**The problem:**
Leave the pictures out. Transcribe exactly every line from the start of the records through the one containing "L'hint NOEXPAND è".

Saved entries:

=== Section Start ===

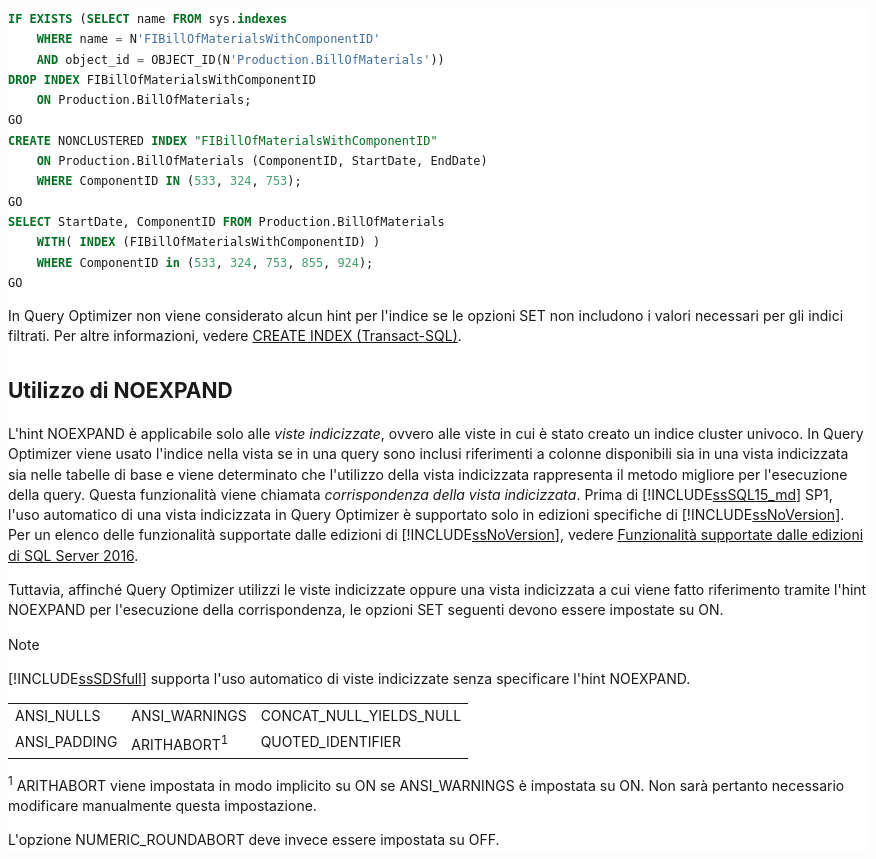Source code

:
 ```sql  
IF EXISTS (SELECT name FROM sys.indexes  
    WHERE name = N'FIBillOfMaterialsWithComponentID'   
    AND object_id = OBJECT_ID(N'Production.BillOfMaterials'))  
DROP INDEX FIBillOfMaterialsWithComponentID  
    ON Production.BillOfMaterials;  
GO  
CREATE NONCLUSTERED INDEX "FIBillOfMaterialsWithComponentID"  
    ON Production.BillOfMaterials (ComponentID, StartDate, EndDate)  
    WHERE ComponentID IN (533, 324, 753);  
GO  
SELECT StartDate, ComponentID FROM Production.BillOfMaterials  
    WITH( INDEX (FIBillOfMaterialsWithComponentID) )  
    WHERE ComponentID in (533, 324, 753, 855, 924);  
GO  
```  
  
In Query Optimizer non viene considerato alcun hint per l'indice se le opzioni SET non includono i valori necessari per gli indici filtrati. Per altre informazioni, vedere [CREATE INDEX &#40;Transact-SQL&#41;](../../t-sql/statements/create-index-transact-sql.md).  
  
## <a name="using-noexpand"></a>Utilizzo di NOEXPAND  
L'hint NOEXPAND è applicabile solo alle *viste indicizzate*, ovvero alle viste in cui è stato creato un indice cluster univoco. In Query Optimizer viene usato l'indice nella vista se in una query sono inclusi riferimenti a colonne disponibili sia in una vista indicizzata sia nelle tabelle di base e viene determinato che l'utilizzo della vista indicizzata rappresenta il metodo migliore per l'esecuzione della query. Questa funzionalità viene chiamata *corrispondenza della vista indicizzata*. Prima di [!INCLUDE[ssSQL15_md](../../includes/sssql15-md.md)] SP1, l'uso automatico di una vista indicizzata in Query Optimizer è supportato solo in edizioni specifiche di [!INCLUDE[ssNoVersion](../../includes/ssnoversion-md.md)]. Per un elenco delle funzionalità supportate dalle edizioni di [!INCLUDE[ssNoVersion](../../includes/ssnoversion-md.md)], vedere [Funzionalità supportate dalle edizioni di SQL Server 2016](../../sql-server/editions-and-supported-features-for-sql-server-2016.md).  
  
Tuttavia, affinché Query Optimizer utilizzi le viste indicizzate oppure una vista indicizzata a cui viene fatto riferimento tramite l'hint NOEXPAND per l'esecuzione della corrispondenza, le opzioni SET seguenti devono essere impostate su ON.  
 
> [!NOTE]  
> [!INCLUDE[ssSDSfull](../../includes/sssdsfull-md.md)] supporta l'uso automatico di viste indicizzate senza specificare l'hint NOEXPAND.
  
||||  
|-|-|-|  
|ANSI_NULLS|ANSI_WARNINGS|CONCAT_NULL_YIELDS_NULL|  
|ANSI_PADDING|ARITHABORT<sup>1</sup>|QUOTED_IDENTIFIER|  
  
 <sup>1</sup> ARITHABORT viene impostata in modo implicito su ON se ANSI_WARNINGS è impostata su ON. Non sarà pertanto necessario modificare manualmente questa impostazione.  
  
 L'opzione NUMERIC_ROUNDABORT deve invece essere impostata su OFF.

=== Section End ===

**Result:**
Source code

:
 ```sql  
IF EXISTS (SELECT name FROM sys.indexes  
    WHERE name = N'FIBillOfMaterialsWithComponentID'   
    AND object_id = OBJECT_ID(N'Production.BillOfMaterials'))  
DROP INDEX FIBillOfMaterialsWithComponentID  
    ON Production.BillOfMaterials;  
GO  
CREATE NONCLUSTERED INDEX "FIBillOfMaterialsWithComponentID"  
    ON Production.BillOfMaterials (ComponentID, StartDate, EndDate)  
    WHERE ComponentID IN (533, 324, 753);  
GO  
SELECT StartDate, ComponentID FROM Production.BillOfMaterials  
    WITH( INDEX (FIBillOfMaterialsWithComponentID) )  
    WHERE ComponentID in (533, 324, 753, 855, 924);  
GO  
```  
  
In Query Optimizer non viene considerato alcun hint per l'indice se le opzioni SET non includono i valori necessari per gli indici filtrati. Per altre informazioni, vedere [CREATE INDEX &#40;Transact-SQL&#41;](../../t-sql/statements/create-index-transact-sql.md).  
  
## <a name="using-noexpand"></a>Utilizzo di NOEXPAND  
L'hint NOEXPAND è applicabile solo alle *viste indicizzate*, ovvero alle viste in cui è stato creato un indice cluster univoco. In Query Optimizer viene usato l'indice nella vista se in una query sono inclusi riferimenti a colonne disponibili sia in una vista indicizzata sia nelle tabelle di base e viene determinato che l'utilizzo della vista indicizzata rappresenta il metodo migliore per l'esecuzione della query. Questa funzionalità viene chiamata *corrispondenza della vista indicizzata*. Prima di [!INCLUDE[ssSQL15_md](../../includes/sssql15-md.md)] SP1, l'uso automatico di una vista indicizzata in Query Optimizer è supportato solo in edizioni specifiche di [!INCLUDE[ssNoVersion](../../includes/ssnoversion-md.md)]. Per un elenco delle funzionalità supportate dalle edizioni di [!INCLUDE[ssNoVersion](../../includes/ssnoversion-md.md)], vedere [Funzionalità supportate dalle edizioni di SQL Server 2016](../../sql-server/editions-and-supported-features-for-sql-server-2016.md).  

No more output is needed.